Job item
All pictures should be dropped, and only the lines from the top of the entries below through the line containing "## 二、软件测试时间" repeated exactly, both ends included.

Stored data entries:

────────────────────────────────────────

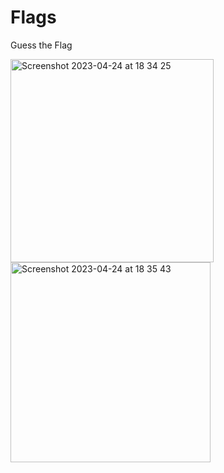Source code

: # Flags
Guess the Flag


<img width="325" alt="Screenshot 2023-04-24 at 18 34 25" src="https://user-images.githubusercontent.com/112308390/234217415-1543e0a0-d502-4de8-960e-8e51e48f2337.png">
<img width="320" alt="Screenshot 2023-04-24 at 18 35 43" src="https://user-images.githubusercontent.com/112308390/234217428-20da3fb2-470d-4767-9d23-1f983c2ac064.png">
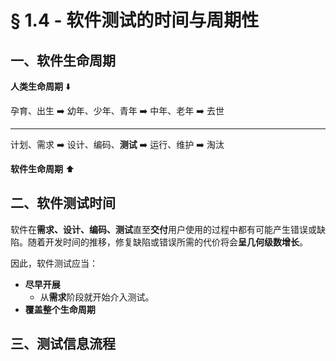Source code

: # § 1.4 - 软件测试的时间与周期性

## 一、软件生命周期

**人类生命周期** :arrow_down:

孕育、出生 :arrow_right: 幼年、少年、青年 :arrow_right: 中年、老年 :arrow_right: 去世

---

计划、需求 :arrow_right: 设计、编码、**测试** :arrow_right: 运行、维护 :arrow_right: 淘汰

**软件生命周期** :arrow_up:

## 二、软件测试时间

软件在**需求、设计、编码、测试**直至**交付**用户使用的过程中都有可能产生错误或缺陷。随着开发时间的推移，修复缺陷或错误所需的代价将会**呈几何级数增长**。

因此，软件测试应当：

- **尽早开展**
	- 从**需求**阶段就开始介入测试。
- **覆盖整个生命周期**

## 三、测试信息流程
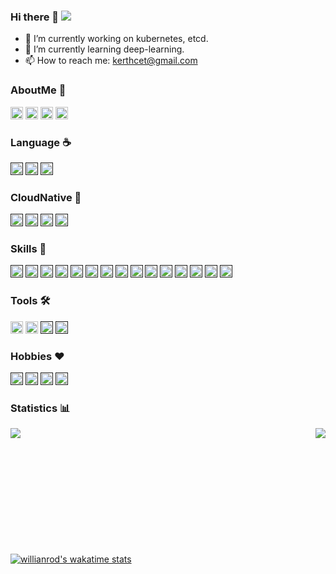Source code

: ### Hi there 👋 ![](https://visitor-badge.glitch.me/badge?page_id=kerthcet.kerthcet)
- 🔭 I’m currently working on kubernetes, etcd.
- 🌱 I’m currently learning deep-learning.
- 📫 How to reach me: kerthcet@gmail.com
<!-- ![Made with love in China](https://madewithlove.now.sh/cn?heart=true&colorB=%23e13748)
[![Open Source Love](https://badges.frapsoft.com/os/v2/open-source.svg?v=103)](https://github.com/ellerbrock/open-source-badges/) -->
<!-- [![Bash Shell](https://badges.frapsoft.com/bash/v1/bash.png?v=103)](https://github.com/ellerbrock/open-source-badges/) -->

### AboutMe 🥷
<a href="https://www.kerthcet.com"><img src="https://img.shields.io/badge/kerthcet.com-1ac6ff.svg?&style=flat&logo=aboutdotme&logoColor=white" height=20></a>
<a href="https://mp.weixin.qq.com/mp/homepage?__biz=MzU3NDk5Nzc2OQ==&hid=2&sn=615b686877a034a9a6af601decc23da9&scene=18#wechat_redirect"><img src="https://img.shields.io/badge/TechTrek-9e600.svg?&style=flat&logo=wechat&logoColor=white" height=20></a>
<a href="https://leetcode-cn.com/u/kerthcet/"><img src="https://img.shields.io/badge/LeetCode-ff9933.svg?&style=flat&logo=leetcode&logoColor=white" height=20></a>
<a href="https://wakatime.com/@kerthcet"><img src="https://img.shields.io/badge/Wakatime-0066cc.svg?&style=flat&logo=wakatime&logoColor=white" height=20></a>
</br>

### Language ☕️
<a href=""><img src="https://img.shields.io/badge/Go-0099ff.svg?&style=flat&logo=go&logoColor=white" height=20></a>
<a href=""><img src="https://img.shields.io/badge/Python-ffdb4d.svg?&style=flat&logo=python&logoColor=white" height=20></a>
<a href=""><img src="https://img.shields.io/badge/Ruby-e60000.svg?&style=flat&logo=ruby&logoColor=white" height=20></a>
</br>

### CloudNative 🌊
<a href=""><img src="https://img.shields.io/badge/Kubernetes-4d4dff.svg?&style=flat&logo=Kubernetes&logoColor=white" height=20></a>
<a href=""><img src="https://img.shields.io/badge/Prometheus-ff5c33.svg?&style=flat&logo=prometheus&logoColor=white" height=20></a>
<a href=""><img src="https://img.shields.io/badge/Harbor-00cc00.svg?&style=flat&logo=harbor&logoColor=white" height=20></a>
<a href=""><img src="https://img.shields.io/badge/Helm-2929a3.svg?&style=flat&logo=helm&logoColor=white" height=20></a>

### Skills 🌲
<a href=""><img src="https://img.shields.io/badge/MySQL-006699.svg?&style=flat&logo=mysql&logoColor=white" height=20></a>
<a href=""><img src="https://img.shields.io/badge/MongoDB-009933.svg?&style=flat&logo=mongodb&logoColor=white" height=20></a>
<a href=""><img src="https://img.shields.io/badge/ElasticSearch-e6b800.svg?&style=flat&logo=elasticsearch&logoColor=white" height=20></a>
<a href=""><img src="https://img.shields.io/badge/GraphQL-ff4da6.svg?&style=flat&logo=graphql&logoColor=white" height=20></a>
<a href=""><img src="https://img.shields.io/badge/Kafka-000000.svg?&style=flat&logo=apachekafka&logoColor=white" height=20></a>
<a href=""><img src="https://img.shields.io/badge/RocketMQ-ff6600.svg?&style=flat&logo=apacherocketmq&logoColor=white" height=20></a>
<a href=""><img src="https://img.shields.io/badge/Redis-b30000.svg?&style=flat&logo=redis&logoColor=white" height=20></a>
<a href=""><img src="https://img.shields.io/badge/Celery-b2ff1a.svg?&style=flat&logo=celery&logoColor=white" height=20></a>
<a href=""><img src="https://img.shields.io/badge/Django-004d00.svg?&style=flat&logo=django&logoColor=white" height=20></a>
<a href=""><img src="https://img.shields.io/badge/Rails-e60000.svg?&style=flat&logo=rubyonrails&logoColor=white" height=20></a>
<a href=""><img src="https://img.shields.io/badge/Flask-000000.svg?&style=flat&logo=flask&logoColor=white" height=20></a>
<a href=""><img src="https://img.shields.io/badge/Sentry-000000.svg?&style=flat&logo=sentry&logoColor=white" height=20></a>
<a href=""><img src="https://img.shields.io/badge/Kibana-ff1a8c.svg?&style=flat&logo=kibana&logoColor=white" height=20></a>
<a href=""><img src="https://img.shields.io/badge/Grafana-ff9933.svg?&style=flat&logo=grafana&logoColor=white" height=20></a>
<a href=""><img src="https://img.shields.io/badge/Scrum-ff8000.svg?&style=flat&logo=scrumalliance&logoColor=white" height=20></a>
</br>

### Tools 🛠
<a href="https://github.com/kerthcet/ide"><img src="https://img.shields.io/badge/Vim-008000.svg?&style=flat&logo=vim&logoColor=white" height=20></a>
<a href="https://github.com/kerthcet/ide"><img src="https://img.shields.io/badge/Tmux-008000.svg?&style=flat&logo=tmux&logoColor=white" height=20></a>
<a href=""><img src="https://img.shields.io/badge/docker-4d79ff.svg?&style=flat&logo=docker&logoColor=white" height=20></a>
<a href=""><img src="https://img.shields.io/badge/Chrome-668cff.svg?&style=flat&logo=googlechrome&logoColor=white" height=20></a>
</br>

### Hobbies ❤️
<a href=""><img src="https://img.shields.io/badge/NBA-006bb3.svg?&style=flat&logo=Nba&logoColor=white" height=20></a>
<a href=""><img src="https://img.shields.io/badge/PremierLeague-330066.svg?&style=flat&logo=premierleague&logoColor=white" height=20></a>
<a href=""><img src="https://img.shields.io/badge/UFC-ff471a.svg?&style=flat&logo=ufc&logoColor=white" height=20></a>
<a href=""><img src="https://img.shields.io/badge/FIFA-0047b3.svg?&style=flat&logo=fifa&logoColor=white" height=20></a>
</br>

### Statistics  📊️
<a href="https://www.kerthcet.com">
  <img align="left" src="https://github-readme-stats.vercel.app/api?username=kerthcet&show_icons=true&count_private=true" />
</a>

<a href="https://www.kerthcet.com">
  <img align="right" src="https://github-readme-stats.vercel.app/api/top-langs/?username=kerthcet&langs_count=5" />
</a>
<br>
<br>
<br>
<br>
<br>
<br>
<br>
<br>
<br>
<br>
<br>

[![willianrod's wakatime stats](https://github-readme-stats.vercel.app/api/wakatime?username=kerthcet&layout=compact)](https://wakatime.com/@kerthcet)



<!--
**kerthcet/kerthcet** is a ✨ _special_ ✨ repository because its `README.md` (this file) appears on your GitHub profile.

Here are some ideas to get you started:

- 🔭 I’m currently working on ...
- 🌱 I’m currently learning ...
- 👯 I’m looking to collaborate on ...
- 🤔 I’m looking for help with ...
- 💬 Ask me about ...
- 📫 How to reach me: ...
- 😄 Pronouns: ...
- ⚡ Fun fact: ...
-->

────────────────────────────────────────

Solution for this exercise
Source code

: # Flags
Guess the Flag


<img width="325" alt="Screenshot 2023-04-24 at 18 34 25" src="https://user-images.githubusercontent.com/112308390/234217415-1543e0a0-d502-4de8-960e-8e51e48f2337.png">
<img width="320" alt="Screenshot 2023-04-24 at 18 35 43" src="https://user-images.githubusercontent.com/112308390/234217428-20da3fb2-470d-4767-9d23-1f983c2ac064.png">
Source code

: # § 1.4 - 软件测试的时间与周期性

## 一、软件生命周期

**人类生命周期** :arrow_down:

孕育、出生 :arrow_right: 幼年、少年、青年 :arrow_right: 中年、老年 :arrow_right: 去世

---

计划、需求 :arrow_right: 设计、编码、**测试** :arrow_right: 运行、维护 :arrow_right: 淘汰

**软件生命周期** :arrow_up:

## 二、软件测试时间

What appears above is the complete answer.